Taxer plus lourdement ne rénove pas les murs. Une taxe n'a jamais remplacé une truelle ou un sac de ciment. En augmentant les taux, le gouvernement s'attaque aux symptômes d'un marché grippé sans jamais s'intéresser aux causes structurelles de la vacance, comme l'insécurité juridique des bailleurs.
Le risque d'un effet boomerang sur le marché
Si l'on suit la logique des partisans de cette fusion, l'augmentation des coûts de détention devrait forcer la remise sur le marché des biens. C'est une vision de tableur Excel qui ignore la psychologie des propriétaires et la réalité du terrain.
Beaucoup de ces logements dits vacants nécessitent des investissements que la rentabilité locative actuelle, bridée par l'encadrement des loyers et les diagnostics de performance énergétique, ne permet plus de couvrir. Ajouter une strate fiscale supplémentaire réduit encore la capacité d'investissement.
Le résultat sera l'inverse de l'effet recherché. Au lieu d'un parc immobilier revigoré, nous risquons de voir une multiplication des biens laissés à l'abandon ou vendus à la découpe à des fonds qui, eux, savent naviguer dans ces méandres fiscaux.
Une fiscalité punitive sans stratégie
L'absence de distinction entre les zones tendues et le reste du territoire dans l'application de ces hausses montre l'aveuglement des décideurs. On punit de la même manière un héritier dans une ville en déclin et un investisseur dans le centre de Paris.
Cette uniformisation est le signe d'une administration qui a renoncé à comprendre les spécificités locales. La fiscalité immobilière est devenue une variable d'ajustement budgétaire, déguisée en mesure de justice sociale.

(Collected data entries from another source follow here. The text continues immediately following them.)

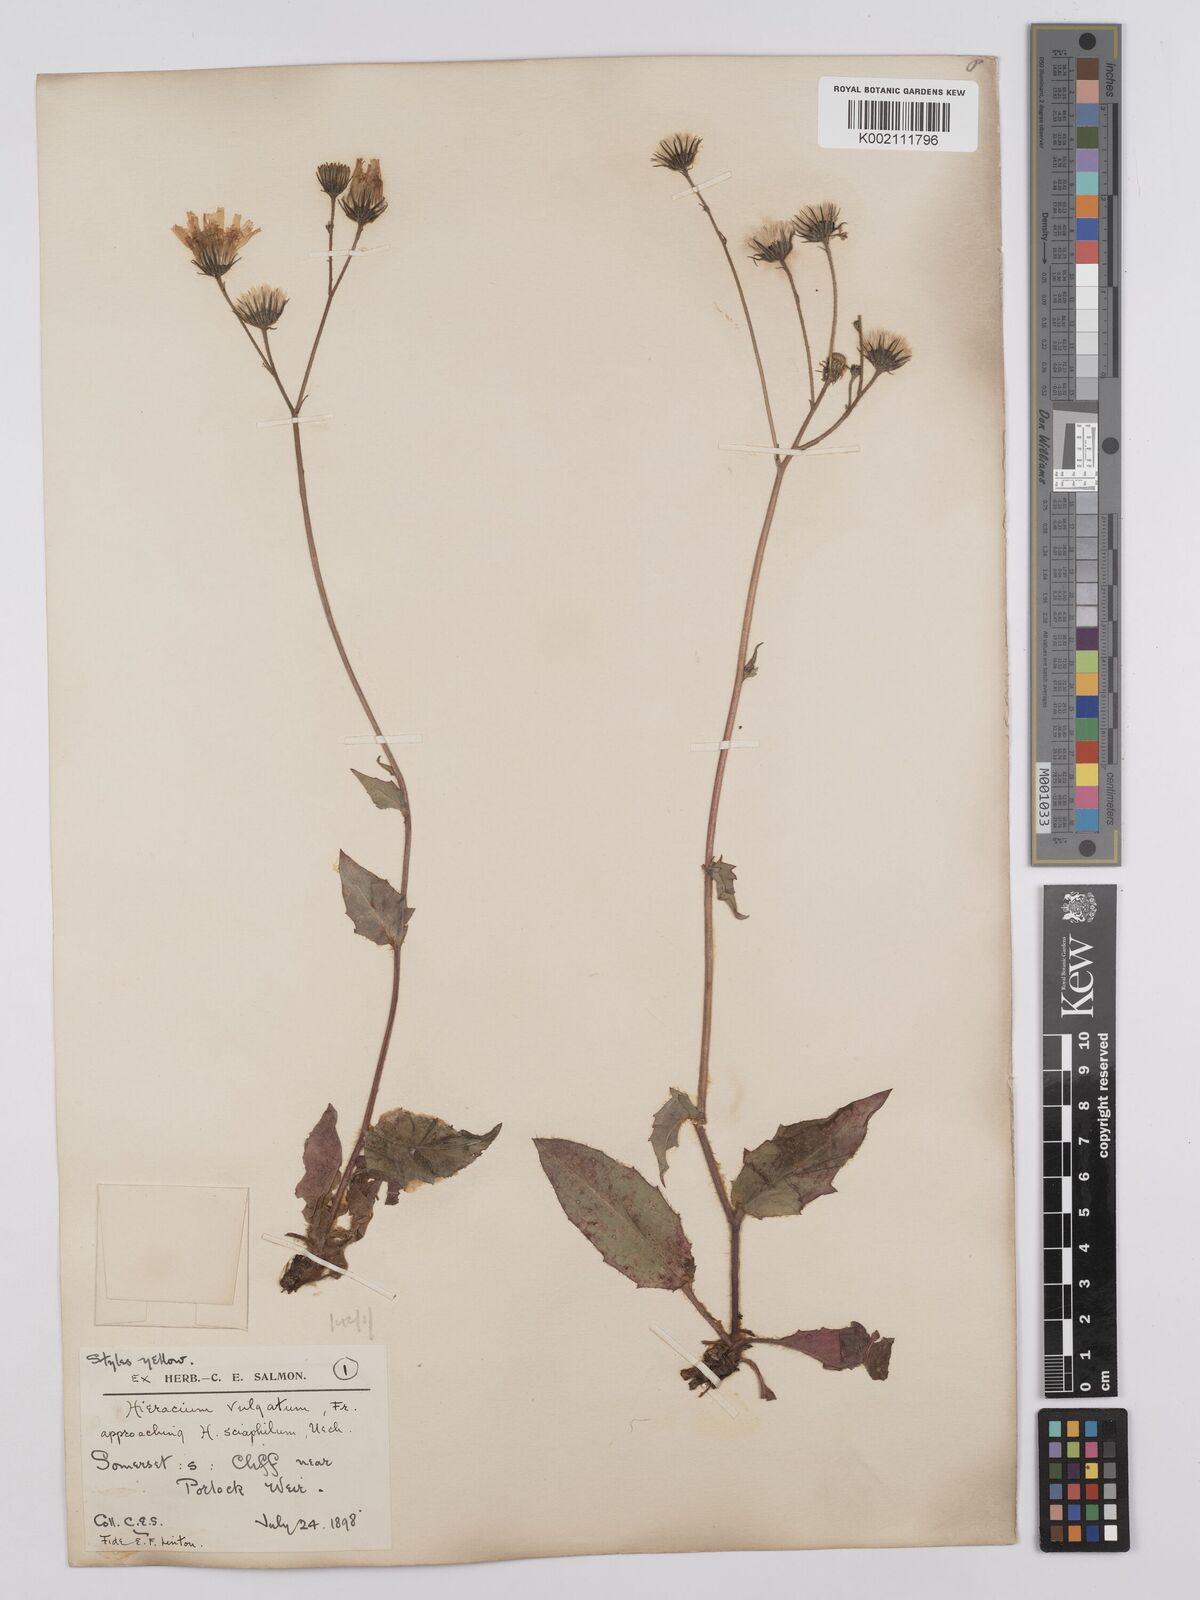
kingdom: Plantae
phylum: Tracheophyta
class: Magnoliopsida
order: Asterales
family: Asteraceae
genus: Hieracium
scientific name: Hieracium lachenalii
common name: Common hawkweed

Il est temps de regarder les chiffres en face : l'augmentation constante des taxes sur la détention immobilière n'a jamais fait baisser les prix de l'immobilier de manière pérenne. Elle a seulement rendu l'accès à la propriété et à la location plus onéreux pour les classes moyennes.
Le gouvernement joue une carte risquée. En affaiblissant les propriétaires, il fragilise le dernier rempart contre la crise du logement. Le fisc gagnera quelques points de recettes à court terme, mais le marché immobilier, lui, continue de s'enfoncer dans une rigidité mortifère.